1.16.2009

Where is your Heart?

This week, I was able to check off one of the books on my "want to read" list. It was called "Keeping Our Children's Hearts" by Teri Maxwell. An excellent book in many ways, it caused me to have a bit of introspection. One of the points she made in the book is that we can't expect to capture or keep our children's hearts, unless our children first have our hearts. Easy, right? Of course my children have my heart. I am a mother, isn't it only natural? I mean, my every day is dedicated to them...I care for them, sacrifice for them, even homeschool. Then she asked a simple question that really caused some introspection...."What do you do in your free time?" If I was honest with myself, I have to admit, I LOVE the computer. I spend almost 6 out of 7 days in my home, do the majority of my shopping online (what little I do), book tickets, take care of business, research and order homeschool materials, almost everything. I also correspond with other moms, which is something I very much enjoy. But when I thought more deeply about it, I realized that almost every free moment I had was spent on the computer. Sure, I spend plenty of my time with the kids or cleaning house, but what I realized was that, as soon as I had free time, I didn't always DESIRE to play with kids. I DESIRED to get on the computer. Furthermore, she asked how we reacted if we were on "free time" and our children interupted for a moment. Irritated? Angry? Or understanding and loving? She wasn't saying that we can't have free time or that EVERY moment of a mother's day must be with spent with our children. She was simply trying to make the point that sometimes we, as mothers, do not FULLY give our children our hearts, and that must be the first step if we are to gain theirs with the intent of leading them in the instruction of the Lord.

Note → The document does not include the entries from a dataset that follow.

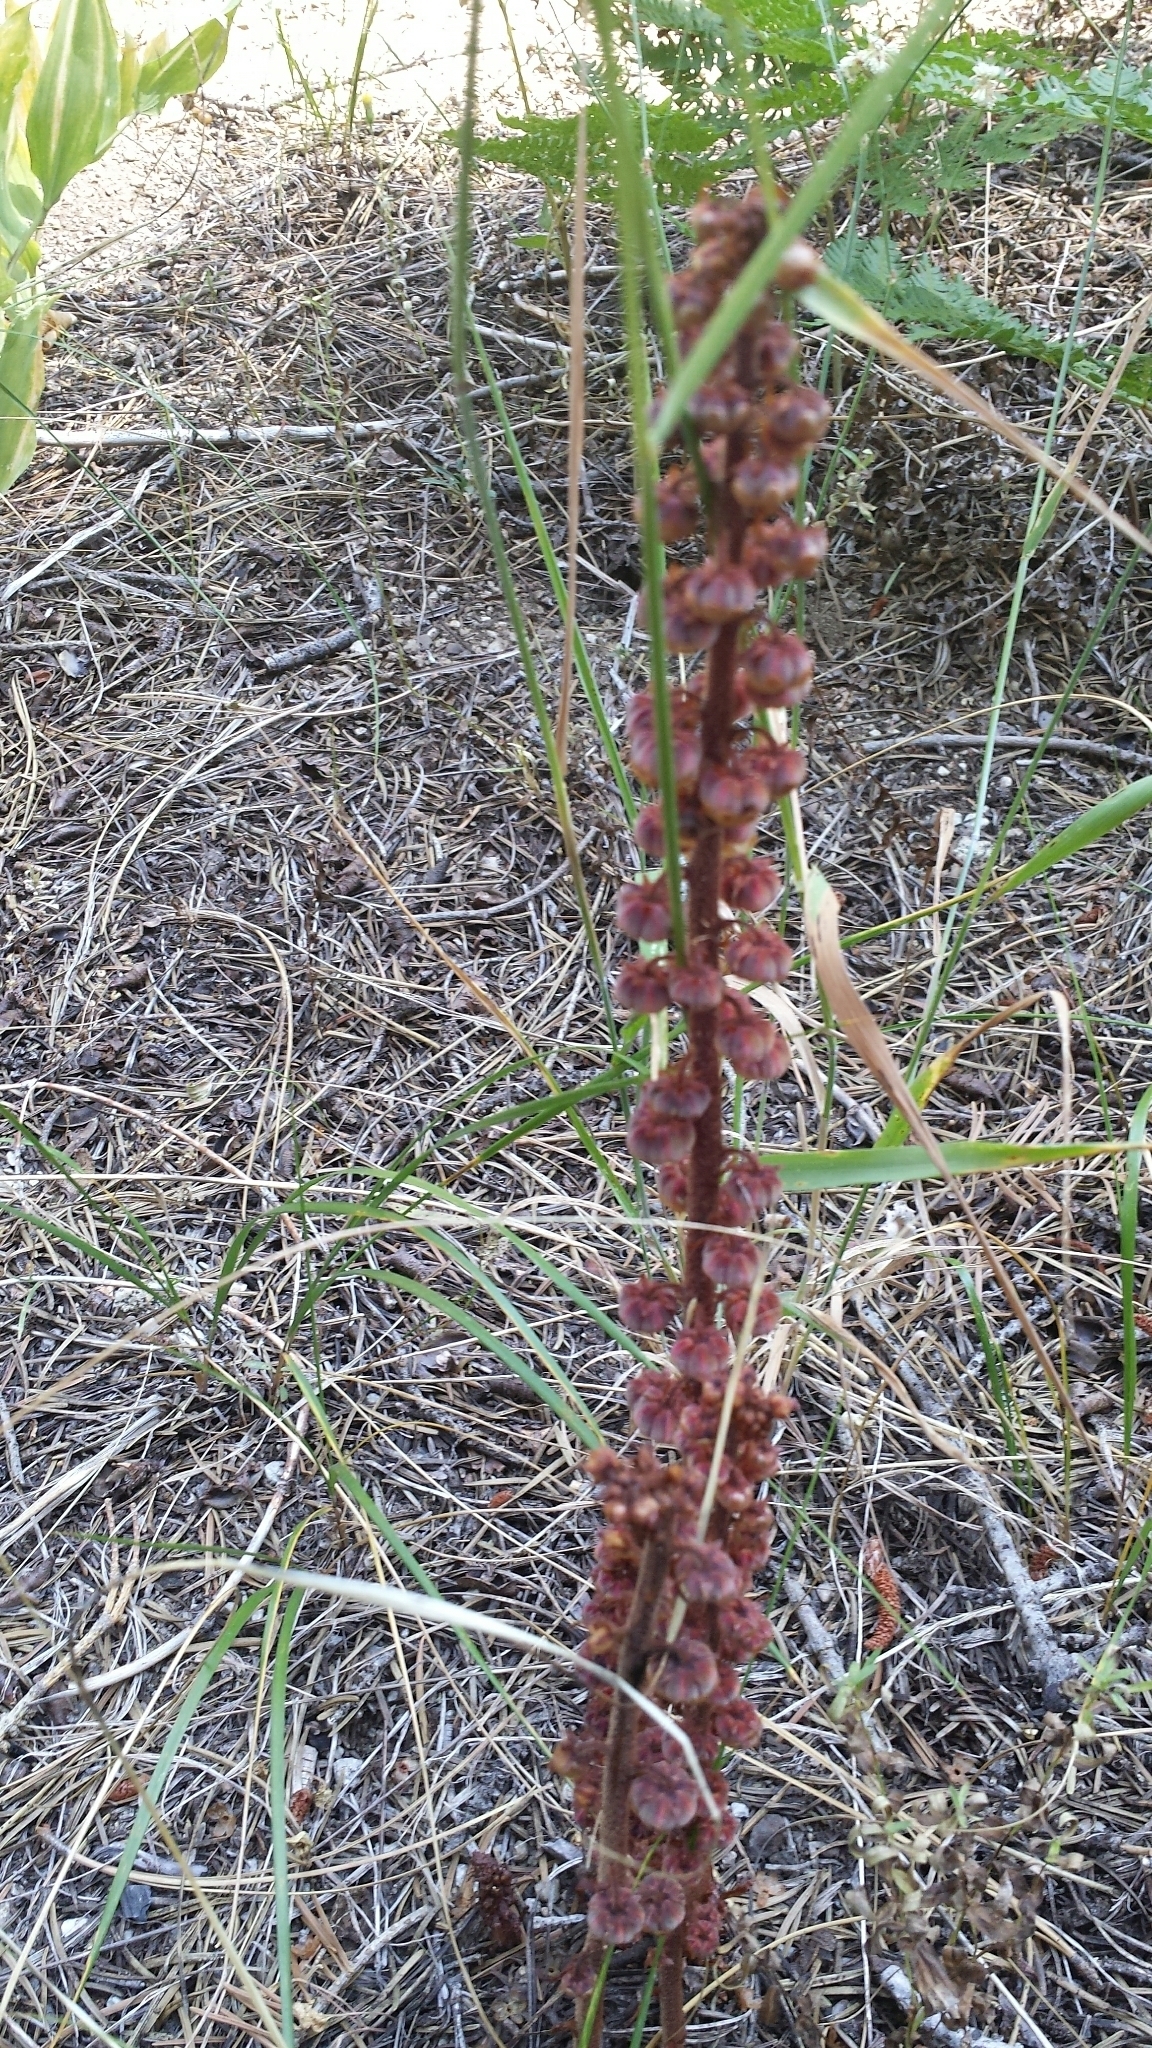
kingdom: Plantae
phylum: Tracheophyta
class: Magnoliopsida
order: Ericales
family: Ericaceae
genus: Pterospora
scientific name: Pterospora andromedea
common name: Giant bird's-nest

So the past few days, I have been challenging myself to do better. I have made more of a point to be more verbally thankful of my children during my prayer time, to be more encouraging and smile more when dealing directly with my children, to spend more time holding and interacting with A, and to do more of the "silly" (sometimes monotonous) games that so thrills JR and M. Another challenge I have decided to take on is to rise earlier in the morning. You have to understand that I am a TOTAL and complete night owl. I despise mornings, wish we could totally skip mornings and just jump straight to afternoon. I have always been this way, and the biggest struggle of my entire day happens every morning as I try to drag myself out of bed. Then it takes me a good hour to really wake up and get my brain fully functional (maybe I should learn to like coffee?) Not to make excuses, but I have truly wondered if this is related to my being a Type 1 diabetic. Although I am healthy, my body must often work twice as hard as the average "normal" person. If I happen to have a bad night with high or low blood sugars, it can take more than a day for me to fully recover. I just feel "blah" and worn out. Then again, perhaps this a totally normal thing that can be re-trained. I honestly don't know. Nonetheless, she pointed out that if we truly want to do something we enjoy, then just try to do it before the children arise. Although my kids wake WAAYY before I do, we have taught them to stay in their room until 7 am. So, my new goal is to get up around 6, have a quiet time with the Lord, do some work on the computer, then start my day.

This morning was my first official attempt. I didn't actually wake up until around 6:30, then spent 10 minutes arguing with myself. "You can do this! (Go back to sleep!) You will be so happy with yourself! (Just 15 more minutes!) You can get some housework done before the kids are up! (Who wants to do housework before 7!)...." Finally, I managed to drag myself out of bed around 6:40. I got dressed, picked my room up a bit, and then, about 6:50, this walked in:

I absolutely could not resist that adorable little face! I invited her to join me on my bed for some cuddle time. Which she immediately accepted. So, for 10 minutes, we sat together, just snuggling and talking, and I can honestly say we both enjoyed it immensely. In a home with 3 children (soon to be 4), things can hectic, and I do cherish the occasional individual moments with them. So although my morning wasn't a complete success in terms of my goal, I took the first step. And I can't think of a better reward than a private smile and hug from one of my kids!